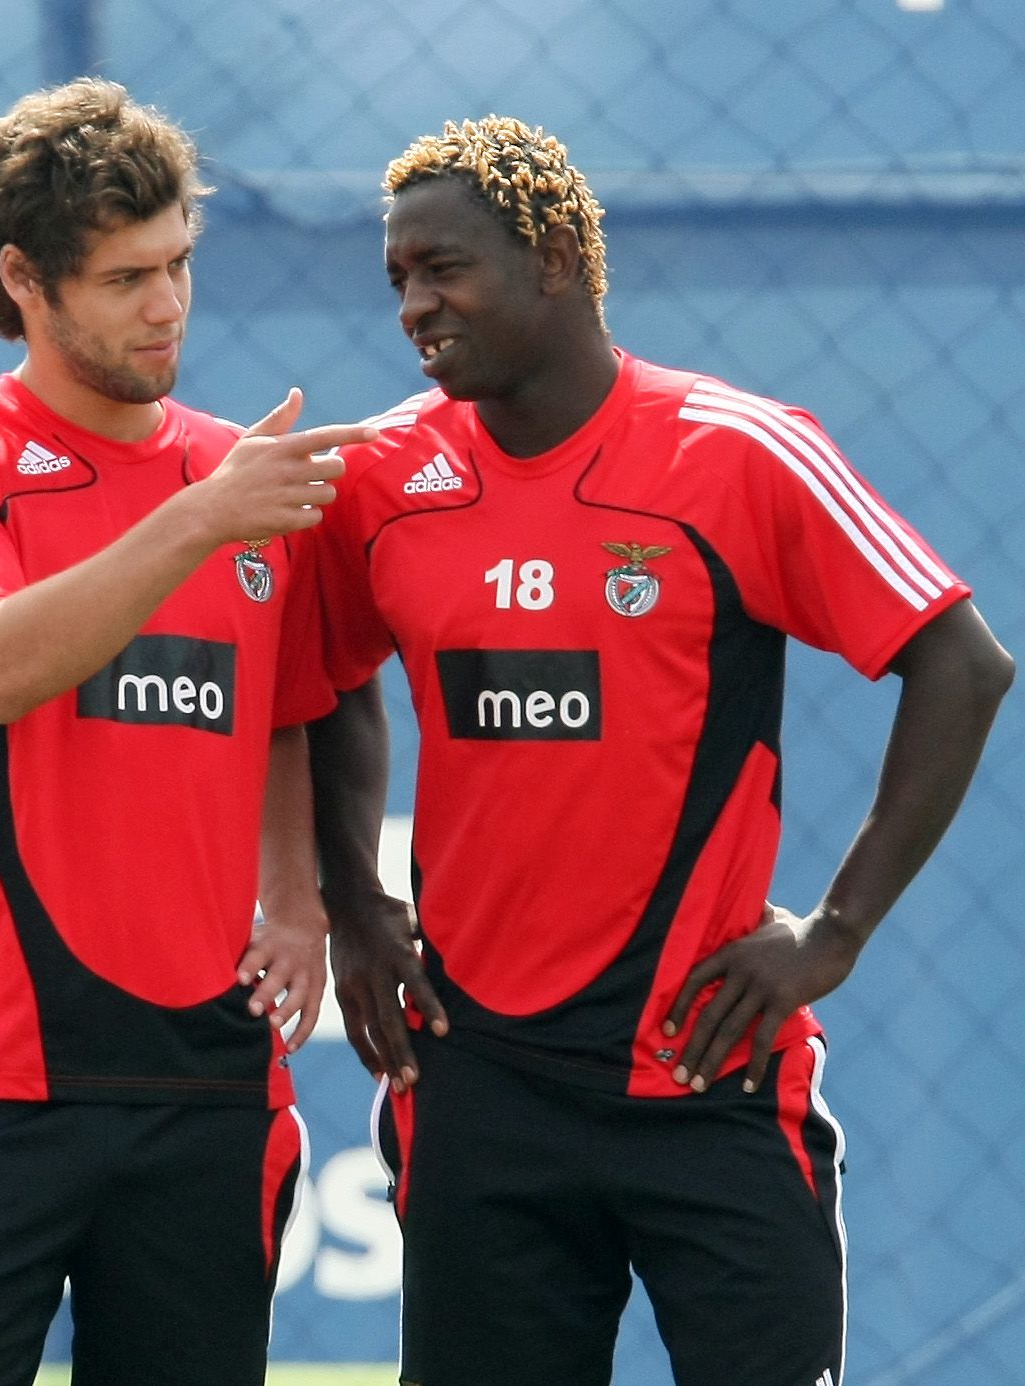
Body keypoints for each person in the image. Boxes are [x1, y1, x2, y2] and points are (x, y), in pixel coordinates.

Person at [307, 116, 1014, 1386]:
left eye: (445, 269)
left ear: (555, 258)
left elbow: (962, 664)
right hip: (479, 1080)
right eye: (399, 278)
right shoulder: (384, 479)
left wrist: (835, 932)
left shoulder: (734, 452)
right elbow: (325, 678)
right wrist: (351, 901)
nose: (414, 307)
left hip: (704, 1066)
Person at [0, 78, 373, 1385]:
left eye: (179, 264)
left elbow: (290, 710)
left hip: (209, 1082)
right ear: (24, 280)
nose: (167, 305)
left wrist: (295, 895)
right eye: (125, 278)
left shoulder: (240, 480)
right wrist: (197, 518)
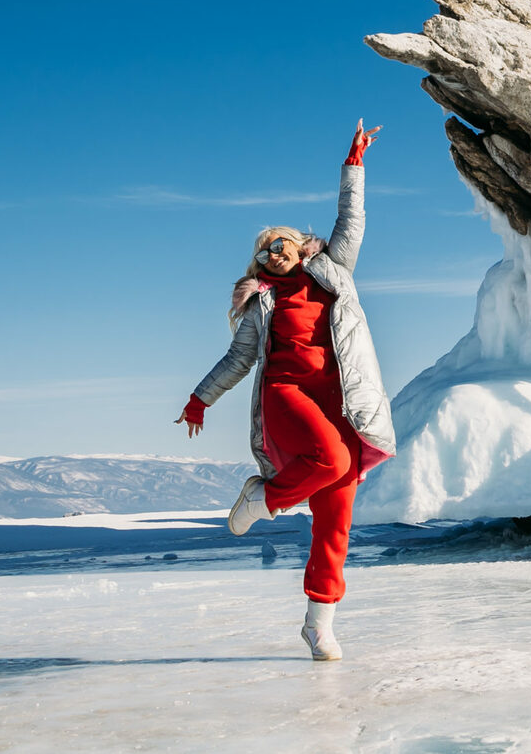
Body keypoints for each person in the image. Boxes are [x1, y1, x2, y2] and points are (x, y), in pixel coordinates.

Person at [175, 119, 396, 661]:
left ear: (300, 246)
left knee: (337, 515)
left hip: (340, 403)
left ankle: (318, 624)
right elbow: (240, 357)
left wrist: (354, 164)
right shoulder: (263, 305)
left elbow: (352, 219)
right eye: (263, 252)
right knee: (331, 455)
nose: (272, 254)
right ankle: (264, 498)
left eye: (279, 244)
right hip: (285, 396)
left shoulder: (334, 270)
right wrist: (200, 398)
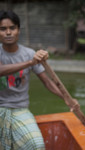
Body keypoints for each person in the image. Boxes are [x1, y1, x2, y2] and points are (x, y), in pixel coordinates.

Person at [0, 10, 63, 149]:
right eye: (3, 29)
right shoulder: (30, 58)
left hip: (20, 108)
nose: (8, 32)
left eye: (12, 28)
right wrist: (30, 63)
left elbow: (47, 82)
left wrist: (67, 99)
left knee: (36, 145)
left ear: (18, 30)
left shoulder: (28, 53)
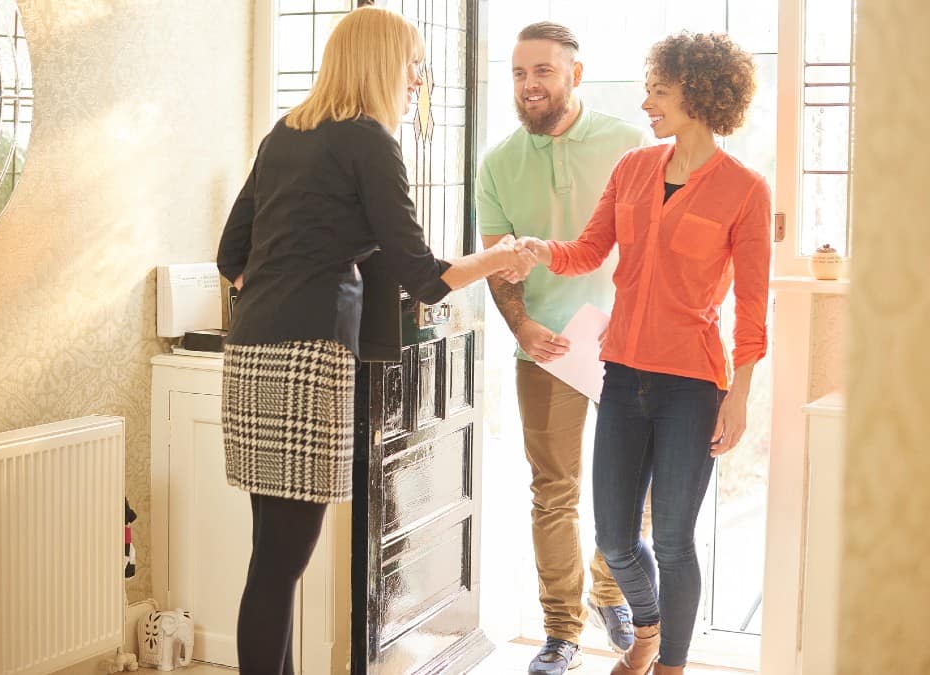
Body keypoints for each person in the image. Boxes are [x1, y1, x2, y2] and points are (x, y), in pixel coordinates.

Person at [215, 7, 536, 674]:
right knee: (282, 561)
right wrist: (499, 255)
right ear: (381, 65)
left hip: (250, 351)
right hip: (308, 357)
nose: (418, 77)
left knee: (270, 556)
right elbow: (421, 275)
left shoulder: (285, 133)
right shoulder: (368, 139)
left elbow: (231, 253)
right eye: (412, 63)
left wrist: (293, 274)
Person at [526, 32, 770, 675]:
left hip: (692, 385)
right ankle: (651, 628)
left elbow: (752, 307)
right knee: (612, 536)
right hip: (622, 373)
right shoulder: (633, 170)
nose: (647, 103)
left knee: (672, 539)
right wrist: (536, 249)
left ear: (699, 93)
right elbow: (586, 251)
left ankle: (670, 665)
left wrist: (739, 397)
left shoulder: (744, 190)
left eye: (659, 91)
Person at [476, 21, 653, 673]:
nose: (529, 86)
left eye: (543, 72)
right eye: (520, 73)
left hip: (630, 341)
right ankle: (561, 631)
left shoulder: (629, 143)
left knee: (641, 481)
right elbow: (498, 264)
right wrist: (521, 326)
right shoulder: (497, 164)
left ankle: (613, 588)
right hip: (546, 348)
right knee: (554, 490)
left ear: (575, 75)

• Work order: Without the pictures, repeat the listing word for word.

• Exercise output:
Body keypoints for each person in the image. Boxes are [x1, y1, x2, y2] and points are (x, y), in pixel coordinates.

Person at [307, 116, 1014, 1386]:
left eye: (445, 269)
left ear: (555, 258)
left elbow: (962, 664)
right hip: (479, 1080)
right eye: (399, 278)
right shoulder: (384, 479)
left wrist: (835, 932)
left shoulder: (734, 452)
right elbow: (325, 678)
right wrist: (351, 901)
nose: (414, 307)
left hip: (704, 1066)
Person at [0, 78, 373, 1385]:
left eye: (179, 264)
left elbow: (290, 710)
left hip: (209, 1082)
right ear: (24, 280)
nose: (167, 305)
left wrist: (295, 895)
right eye: (125, 278)
left shoulder: (240, 480)
right wrist: (197, 518)
Body keypoints for each person in the image. Boxes are [x1, y1, x2, y2] and points are (x, y), in pixel coordinates.

Person at [175, 119, 396, 661]:
left ear: (300, 246)
left knee: (337, 515)
left hip: (340, 403)
left ankle: (318, 624)
right elbow: (240, 357)
left wrist: (354, 164)
right shoulder: (263, 305)
left elbow: (352, 219)
right eye: (263, 252)
right knee: (331, 455)
nose: (272, 254)
right ankle: (264, 498)
left eye: (279, 244)
right hip: (285, 396)
left shoulder: (334, 270)
right wrist: (200, 398)
Body keypoints for each person in the image. Boxes are [x1, y1, x2, y2] and points are (x, y), in pixel coordinates.

Person at [0, 10, 63, 149]:
right eye: (3, 29)
right shoulder: (30, 58)
left hip: (20, 108)
nose: (8, 32)
left eye: (12, 28)
right wrist: (30, 63)
left elbow: (47, 82)
left wrist: (67, 99)
left knee: (36, 145)
left ear: (18, 30)
left shoulder: (28, 53)
Body keypoints for each person in the image. Boxes are [x1, y1, x2, y2] and points are (x, y), in pixel coordinates.

Person at [215, 7, 536, 674]:
right knee: (282, 561)
right wrist: (499, 255)
right ear: (381, 65)
left hip: (250, 351)
right hip: (308, 357)
nose: (418, 77)
left knee: (270, 556)
right elbow: (421, 275)
left shoulder: (285, 133)
right shoulder: (368, 139)
left elbow: (231, 253)
right eye: (412, 63)
left wrist: (293, 274)
Person at [526, 32, 770, 675]:
left hip: (692, 385)
right ankle: (651, 628)
left elbow: (752, 307)
right knee: (612, 536)
right hip: (622, 373)
right shoulder: (633, 170)
nose: (647, 103)
left knee: (672, 539)
right wrist: (536, 249)
left ear: (699, 93)
right elbow: (586, 251)
left ankle: (670, 665)
left wrist: (739, 397)
left shoulder: (744, 190)
left eye: (659, 91)
Person at [476, 21, 653, 673]:
nose: (529, 86)
left eye: (543, 72)
right eye: (520, 73)
left hip: (630, 341)
right ankle: (561, 631)
left shoulder: (629, 143)
left knee: (641, 481)
right elbow: (498, 264)
right wrist: (521, 326)
right shoulder: (497, 164)
left ankle: (613, 588)
right hip: (546, 348)
right knee: (554, 490)
left ear: (575, 75)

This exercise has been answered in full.